Netatalk is Linux software that works with AFP (Apple File Sharing Protocol), and can be easily installed on a Pi. Unfortunately, recent versions (3.x) dropped support for old AppleTalk, rendering it useless for retro computing purposes. That's where A2Server's value starts -- it fetches and installs Netatalk 2.2.4 and a bunch of other utilities to make your Pi talk sweetly to your old Mac or Apple IIgs.
Get A2Server Here
That said, A2Server's installer appears to have not been updated in years, and its... flaky, at best. If you have a Pi you can dedicate to AppleTalk, starting from a fresh image might be easiest -- the installer wants to do things like changing your password. Assuming, like me, your Pi serves multiple functions, proceed with the initial install, then get to work doing repairs:
In my experience, I was able to repair Netatalk before the Bonjour (mDNS) service. I was able to manually connect from an OS X machine, by opening a connection to afp://mypi before I could actually see the Pi in Network Browser. However, older Macs don't use Bonjour, so its not strictly necessary to troublshoot this service. Once you can make a manual connection, you should be able to see the Pi in the Chooser -- assuming you have physical connectivity.
For my setup, I had a bridge machine: a Performa 6200CD with an Ethernet card.
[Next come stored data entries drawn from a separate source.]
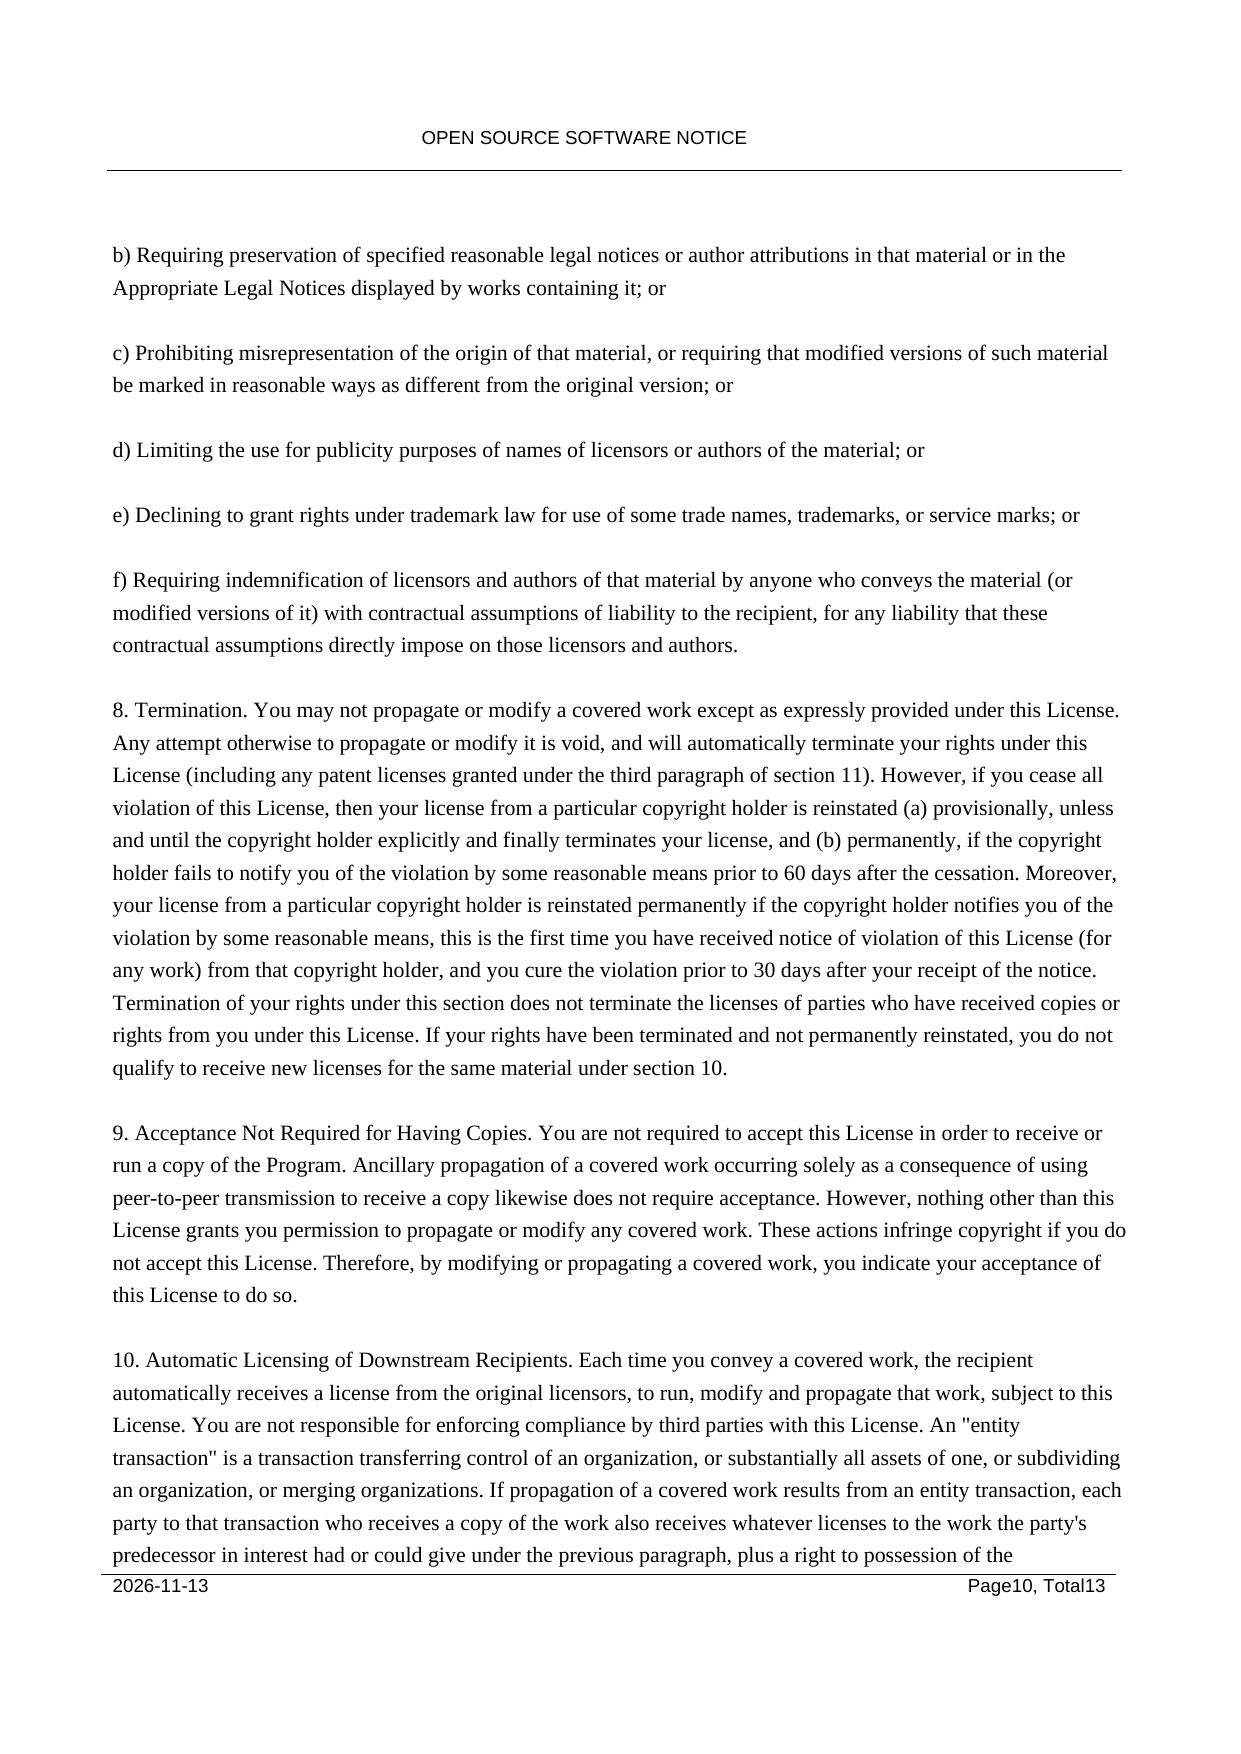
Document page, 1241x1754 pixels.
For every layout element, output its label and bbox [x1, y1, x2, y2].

text [112, 206, 1128, 1571]
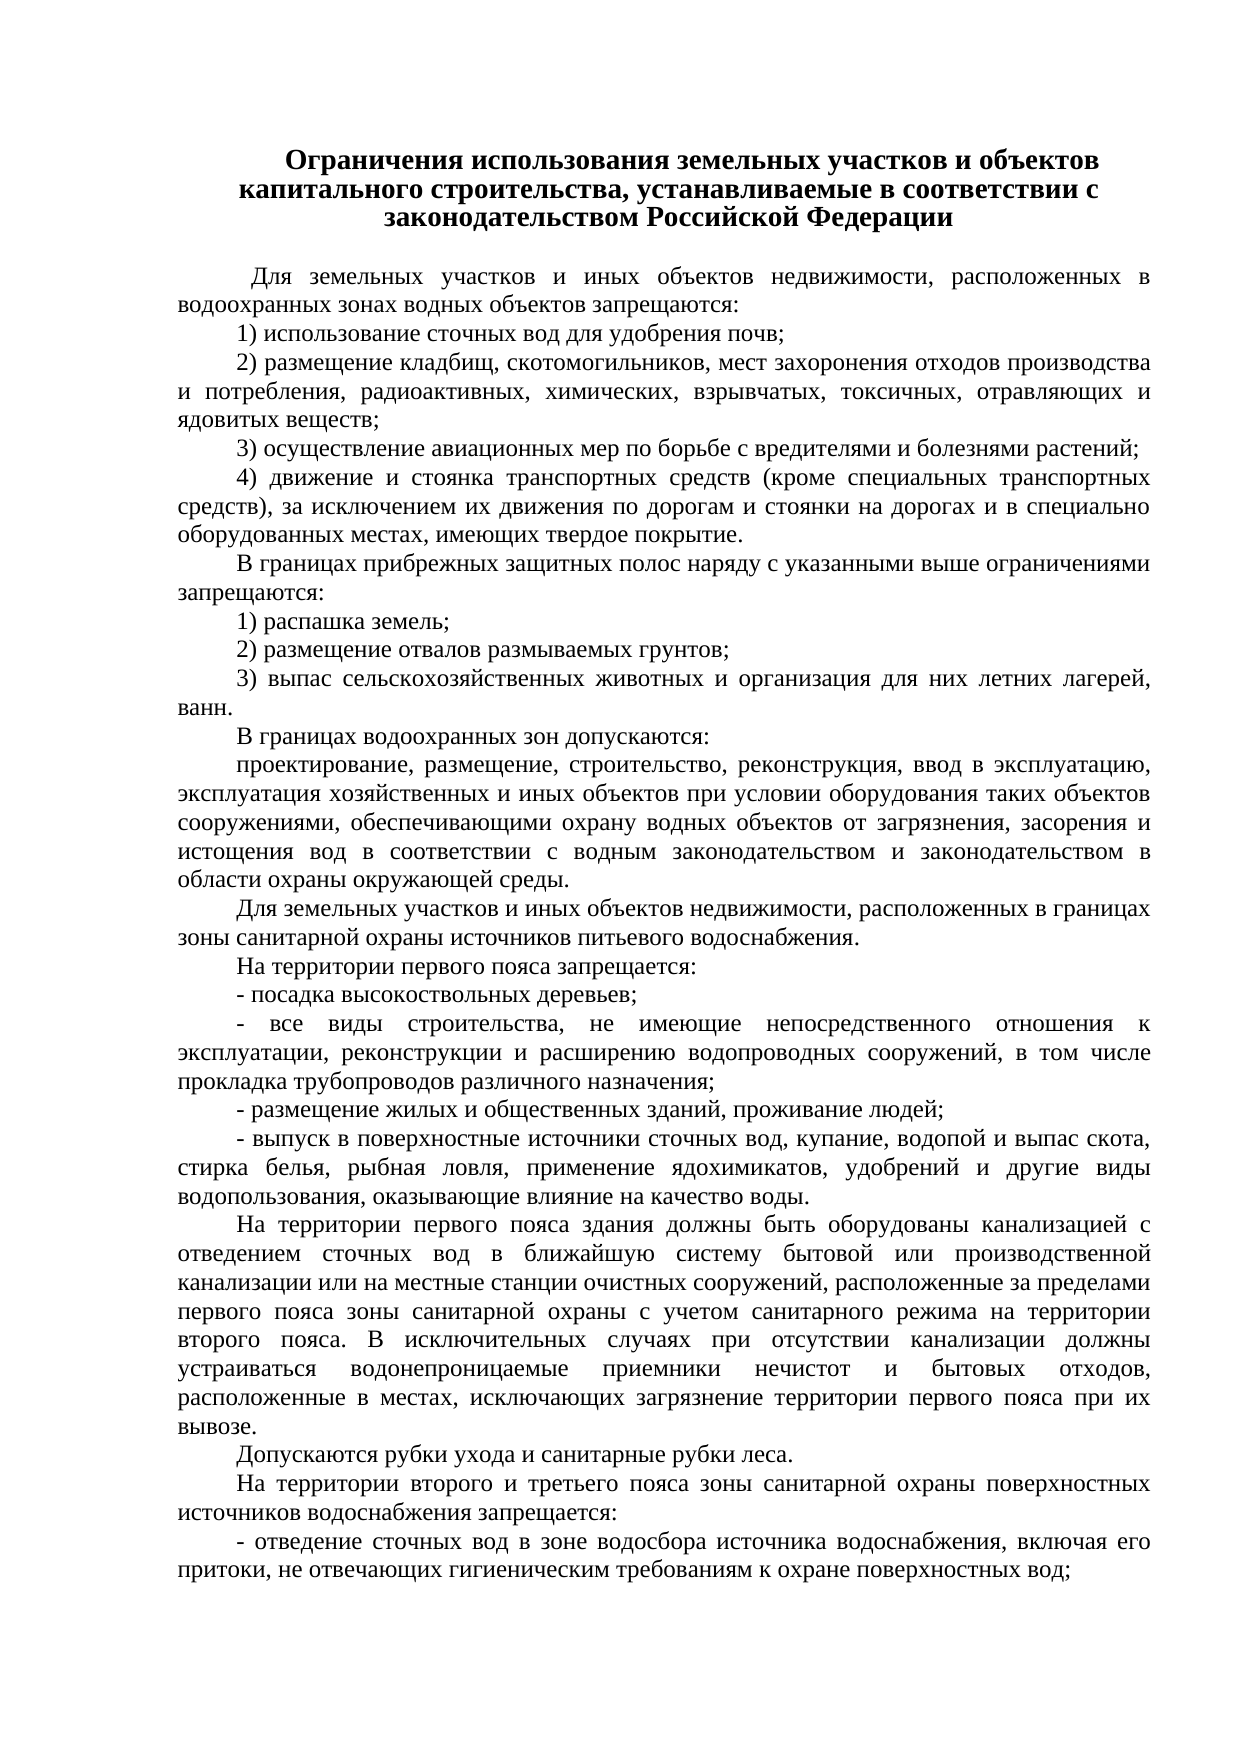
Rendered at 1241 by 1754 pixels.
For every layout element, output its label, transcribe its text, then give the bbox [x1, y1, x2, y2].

text Допускаются рубки ухода и санитарные рубки леса. [177, 1439, 1152, 1468]
text проектирование, размещение, строительство, реконструкция, ввод в эксплуатацию, эксплуатация хозяйственных и иных объектов при условии оборудования таких объектов сооружениями, обеспечивающими охрану водных объектов от загрязнения, засорения и истощения вод в соответствии с водным законодательством и законодательством в области охраны окружающей среды. [177, 749, 1152, 893]
text В границах водоохранных зон допускаются: [177, 721, 1152, 749]
text В границах прибрежных защитных полос наряду с указанными выше ограничениями запрещаются: [177, 548, 1152, 606]
text 4) движение и стоянка транспортных средств (кроме специальных транспортных средств), за исключением их движения по дорогам и стоянки на дорогах и в специально оборудованных местах, имеющих твердое покрытие. [177, 462, 1152, 548]
text 2) размещение отвалов размываемых грунтов; [177, 634, 1152, 663]
text - размещение жилых и общественных зданий, проживание людей; [177, 1094, 1152, 1123]
text 3) выпас сельскохозяйственных животных и организация для них летних лагерей, ванн. [177, 663, 1152, 721]
text На территории первого пояса запрещается: [177, 951, 1152, 979]
text На территории первого пояса здания должны быть оборудованы канализацией с отведением сточных вод в ближайшую систему бытовой или производственной канализации или на местные станции очистных сооружений, расположенные за пределами первого пояса зоны санитарной охраны с учетом санитарного режима на территории второго пояса. В исключительных случаях при отсутствии канализации должны устраиваться водонепроницаемые приемники нечистот и бытовых отходов, расположенные в местах, исключающих загрязнение территории первого пояса при их вывозе. [177, 1209, 1152, 1439]
text Для земельных участков и иных объектов недвижимости, расположенных в водоохранных зонах водных объектов запрещаются: [177, 261, 1152, 318]
text 1) распашка земель; [177, 606, 1152, 634]
text 3) осуществление авиационных мер по борьбе с вредителями и болезнями растений; [177, 433, 1152, 462]
text - выпуск в поверхностные источники сточных вод, купание, водопой и выпас скота, стирка белья, рыбная ловля, применение ядохимикатов, удобрений и другие виды водопользования, оказывающие влияние на качество воды. [177, 1123, 1152, 1209]
text На территории второго и третьего пояса зоны санитарной охраны поверхностных источников водоснабжения запрещается: [177, 1468, 1152, 1526]
text Ограничения использования земельных участков и объектов капитального строительства, устанавливаемые в соответствии с законодательством Российской Федерации [177, 147, 1160, 232]
text 2) размещение кладбищ, скотомогильников, мест захоронения отходов производства и потребления, радиоактивных, химических, взрывчатых, токсичных, отравляющих и ядовитых веществ; [177, 347, 1152, 433]
text - все виды строительства, не имеющие непосредственного отношения к эксплуатации, реконструкции и расширению водопроводных сооружений, в том числе прокладка трубопроводов различного назначения; [177, 1008, 1152, 1094]
text - отведение сточных вод в зоне водосбора источника водоснабжения, включая его притоки, не отвечающих гигиеническим требованиям к охране поверхностных вод; [177, 1526, 1152, 1583]
text Для земельных участков и иных объектов недвижимости, расположенных в границах зоны санитарной охраны источников питьевого водоснабжения. [177, 893, 1152, 951]
text - посадка высокоствольных деревьев; [177, 979, 1152, 1008]
text 1) использование сточных вод для удобрения почв; [177, 318, 1152, 347]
I started there, finding my Pi in the Chooser in Mac OS8.1 and also in 7.6 (set AppleTalk to Ethernet). A2Server sets up a default share, which you can re-configure if you want.
If you have troubles at this point, they're probably physical link issues. Can your old computer see the File Share on your bridge computer? If so, your problem is the bridge or the Ethernet connection. If not, your problem is the LocalTalk network -- try a different cable.
You can configure the AFP File Shares on your Pi, by modifying the AppleVolumes file here: /usr/local/etc/netatalk/AppeleTalkVolumes.default
I had intermittent issues when an AppleTalk zone was
specified, or AppleTalk routing was on so I just removed those from my config in atalkd.conf file in the same folder.
So my last line looks like this: eth0 -dontroute -phase 2 -net 0-65534 -addr 1.71
Because my network is safely within a private network, I just left Guest access on. This means I don't have to change the password on my Pi. (Password length and complexity were severely limited on AppleTalk!).
My Pi also serves up files over SMB, so I aligned my AppleTalk share with my SMB share, so I could easily transfer files between PCs and old Macs.
There's probably nothing secure about AppleTalk, and you'll be using an old version of Netatalk. Its safest to assume that you'll want to keep a firewall (such as the one in your router) firmly between your Pi and the rest of the world. Don't forward any AppleTalk, SMB or AFP ports to your Pi, and keep a strong password on the Pi itself if its Internet facing.